Limitations & Future Work

Strengths: - Provides a unified characterization of memorization and generalization under a nonlinear ReLU setting, surpassing prior linear and random feature analyses. - The representation-space perspective is a pioneering contribution, establishing a rigorous correspondence between representation structure and generative behavior. - Theoretical predictions are consistently validated on real-world models including EDM, DiT, and SD1.4. - Gives rise to a practical tool: efficient prompt-free memorization detection (AUROC > 0.98). - Jacobian SVD analysis confirms that the two-layer ReLU DAE serves as an effective local approximation of real models.

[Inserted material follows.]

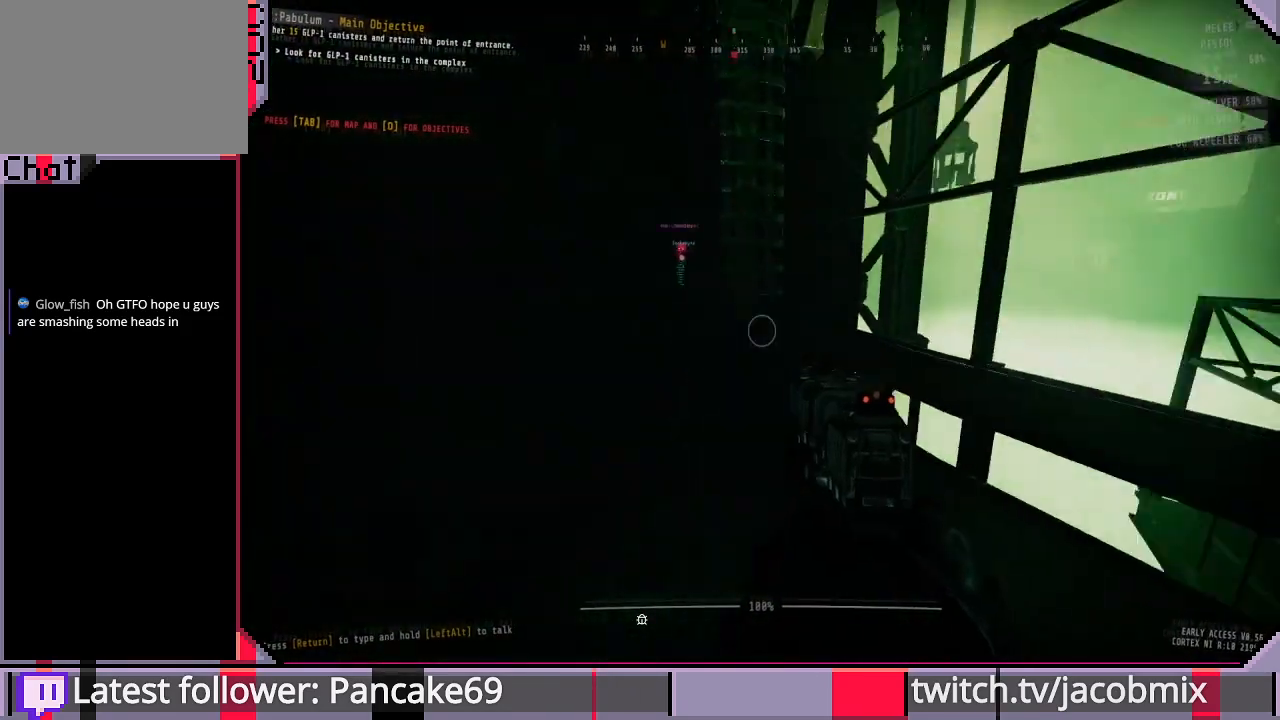
{"keys": ["shift", "space", "w"], "mouse": [], "events": [[133, "shift", "down"], [333, "space", "down"]]}
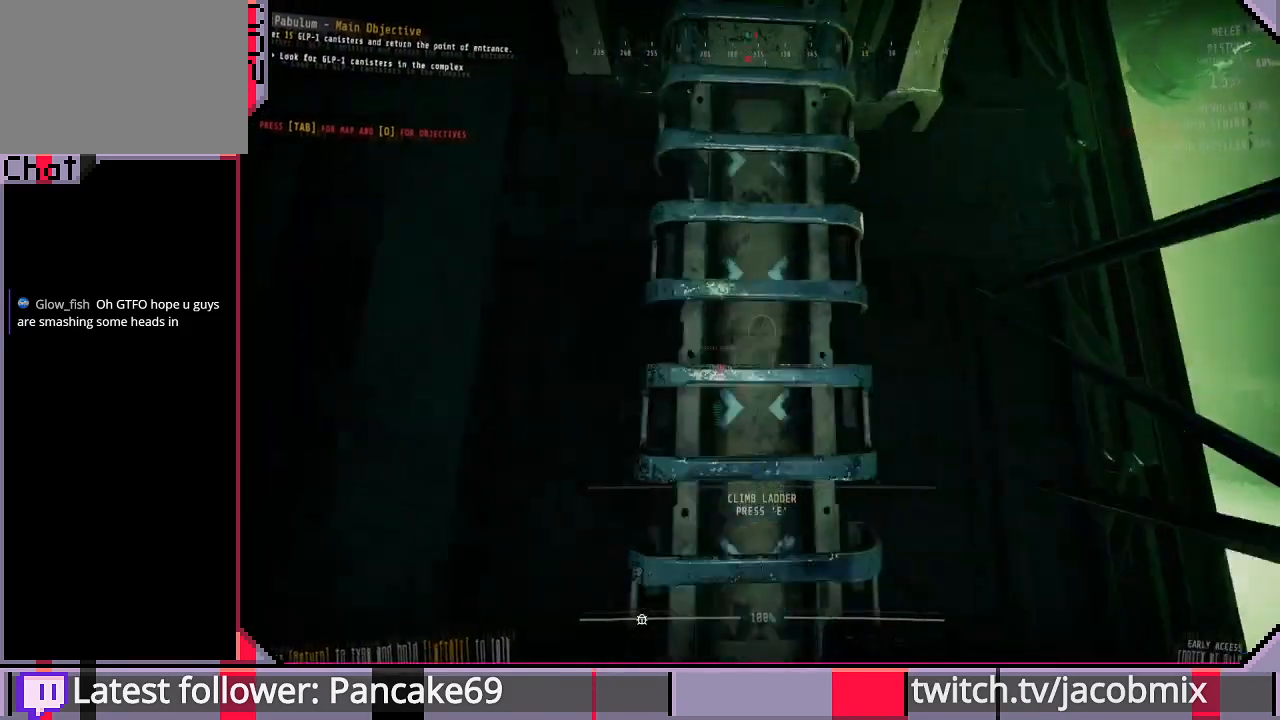
{"keys": ["shift", "w"], "mouse": [], "events": [[67, "e", "down"], [67, "space", "up"], [300, "e", "up"]]}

Weaknesses: - Theoretical analysis is restricted to two-layer ReLU networks, leaving a substantial gap with practical deep architectures (U-Net, DiT). - The separability assumption (\(\beta < 0\)) may not hold for real high-dimensional data. - The representation-guided editing method is relatively basic and lacks systematic comparison with existing editing approaches. - The Gaussian mixture assumption is a coarse approximation of real data manifolds.

Highlights & Insights

  • The method design is concise and effective, with a clear core mechanism.
  • Experimental validation is comprehensive, with thorough ablation analysis.
  • The work offers new solutions to key open problems in the field.

Limitations & Future Work

  • The method may have limitations under certain conditions; generalizability warrants further investigation.
  • Computational efficiency and scalability can be further optimized.
  • Integration with a broader range of related methods deserves exploration.
  • vs. Representative methods in the field: This paper makes unique methodological contributions that are complementary to existing approaches.
  • vs. Traditional methods: The proposed method achieves significant improvements on key metrics compared to conventional solutions.
  • Insights: The technical approach of this paper provides important reference value for subsequent related work.